L’équipe de cette opération de pêche est composée d’un biologiste du ministère des Forêts, de la Faune et des Parcs, de bénévoles de la communauté des Abénakis et d’un technicien en biologie de Canards Illimités.

Des milliers de poissons

En une journée, plusieurs milliers de poissons ont été sauvés et certains ne mesuraient que quelques centimètres.
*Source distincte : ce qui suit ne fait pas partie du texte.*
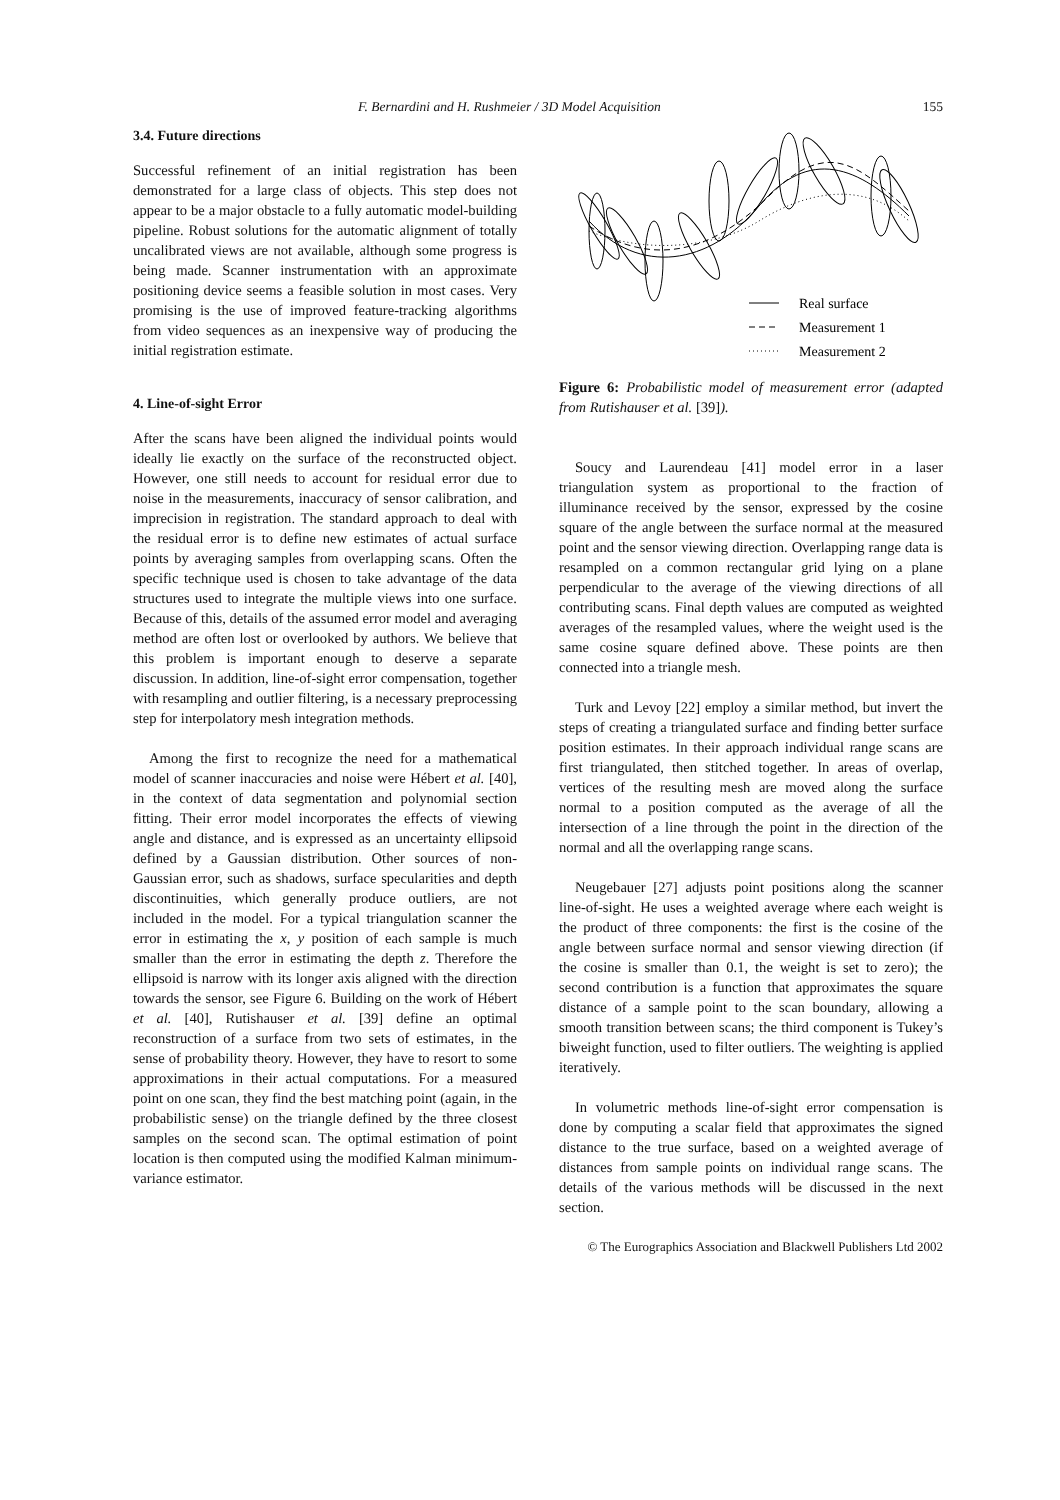F. Bernardini and H. Rushmeier / 3D Model Acquisition 155
3.4. Future directions
Successful refinement of an initial registration has been demonstrated for a large class of objects. This step does not appear to be a major obstacle to a fully automatic model-building pipeline. Robust solutions for the automatic alignment of totally uncalibrated views are not available, although some progress is being made. Scanner instrumentation with an approximate positioning device seems a feasible solution in most cases. Very promising is the use of improved feature-tracking algorithms from video sequences as an inexpensive way of producing the initial registration estimate.
4. Line-of-sight Error
After the scans have been aligned the individual points would ideally lie exactly on the surface of the reconstructed object. However, one still needs to account for residual error due to noise in the measurements, inaccuracy of sensor calibration, and imprecision in registration. The standard approach to deal with the residual error is to define new estimates of actual surface points by averaging samples from overlapping scans. Often the specific technique used is chosen to take advantage of the data structures used to integrate the multiple views into one surface. Because of this, details of the assumed error model and averaging method are often lost or overlooked by authors. We believe that this problem is important enough to deserve a separate discussion. In addition, line-of-sight error compensation, together with resampling and outlier filtering, is a necessary preprocessing step for interpolatory mesh integration methods.
Among the first to recognize the need for a mathematical model of scanner inaccuracies and noise were Hébert et al. [40], in the context of data segmentation and polynomial section fitting. Their error model incorporates the effects of viewing angle and distance, and is expressed as an uncertainty ellipsoid defined by a Gaussian distribution. Other sources of non-Gaussian error, such as shadows, surface specularities and depth discontinuities, which generally produce outliers, are not included in the model. For a typical triangulation scanner the error in estimating the x, y position of each sample is much smaller than the error in estimating the depth z. Therefore the ellipsoid is narrow with its longer axis aligned with the direction towards the sensor, see Figure 6. Building on the work of Hébert et al. [40], Rutishauser et al. [39] define an optimal reconstruction of a surface from two sets of estimates, in the sense of probability theory. However, they have to resort to some approximations in their actual computations. For a measured point on one scan, they find the best matching point (again, in the probabilistic sense) on the triangle defined by the three closest samples on the second scan. The optimal estimation of point location is then computed using the modified Kalman minimum-variance estimator.
Real surface
Measurement 1
Measurement 2
Figure 6: Probabilistic model of measurement error (adapted from Rutishauser et al. [39]).
Soucy and Laurendeau [41] model error in a laser triangulation system as proportional to the fraction of illuminance received by the sensor, expressed by the cosine square of the angle between the surface normal at the measured point and the sensor viewing direction. Overlapping range data is resampled on a common rectangular grid lying on a plane perpendicular to the average of the viewing directions of all contributing scans. Final depth values are computed as weighted averages of the resampled values, where the weight used is the same cosine square defined above. These points are then connected into a triangle mesh.
Turk and Levoy [22] employ a similar method, but invert the steps of creating a triangulated surface and finding better surface position estimates. In their approach individual range scans are first triangulated, then stitched together. In areas of overlap, vertices of the resulting mesh are moved along the surface normal to a position computed as the average of all the intersection of a line through the point in the direction of the normal and all the overlapping range scans.
Neugebauer [27] adjusts point positions along the scanner line-of-sight. He uses a weighted average where each weight is the product of three components: the first is the cosine of the angle between surface normal and sensor viewing direction (if the cosine is smaller than 0.1, the weight is set to zero); the second contribution is a function that approximates the square distance of a sample point to the scan boundary, allowing a smooth transition between scans; the third component is Tukey’s biweight function, used to filter outliers. The weighting is applied iteratively.
In volumetric methods line-of-sight error compensation is done by computing a scalar field that approximates the signed distance to the true surface, based on a weighted average of distances from sample points on individual range scans. The details of the various methods will be discussed in the next section.
© The Eurographics Association and Blackwell Publishers Ltd 2002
Carpe commune, crapet-soleil, brochet et perchaude font partie des espèces retrouvées.

Quelque 150 carpes communes ont été pêchées, puis libérées. Les plus grosses mesuraient environ 80 centimètres.

Une réflexion s'impose

À l’époque, l’aménagement de digues et l’installation de pompes devaient empêcher les poissons de se retrouver dans les champs, un compromis afin de permettre des activités agricoles dans les zones inondables.

La crue printanière exceptionnelle qui nécessite ces opérations de pêche est un exemple concret, selon les experts, de l’empiétement des activités humaines sur l’habitat des poissons.

Cela devrait alimenter les discussions sur le réaménagement agricole autour du lac Saint-Pierre qui doit se faire à court terme, dit Patrick Harbour.

D’ailleurs, les 14 millions de dollars annoncés dans le dernier budget du gouvernement du Québec serviront notamment à réfléchir à certaines solutions et à la réalisation de travaux pour éviter que ce genre de situation ne se reproduise.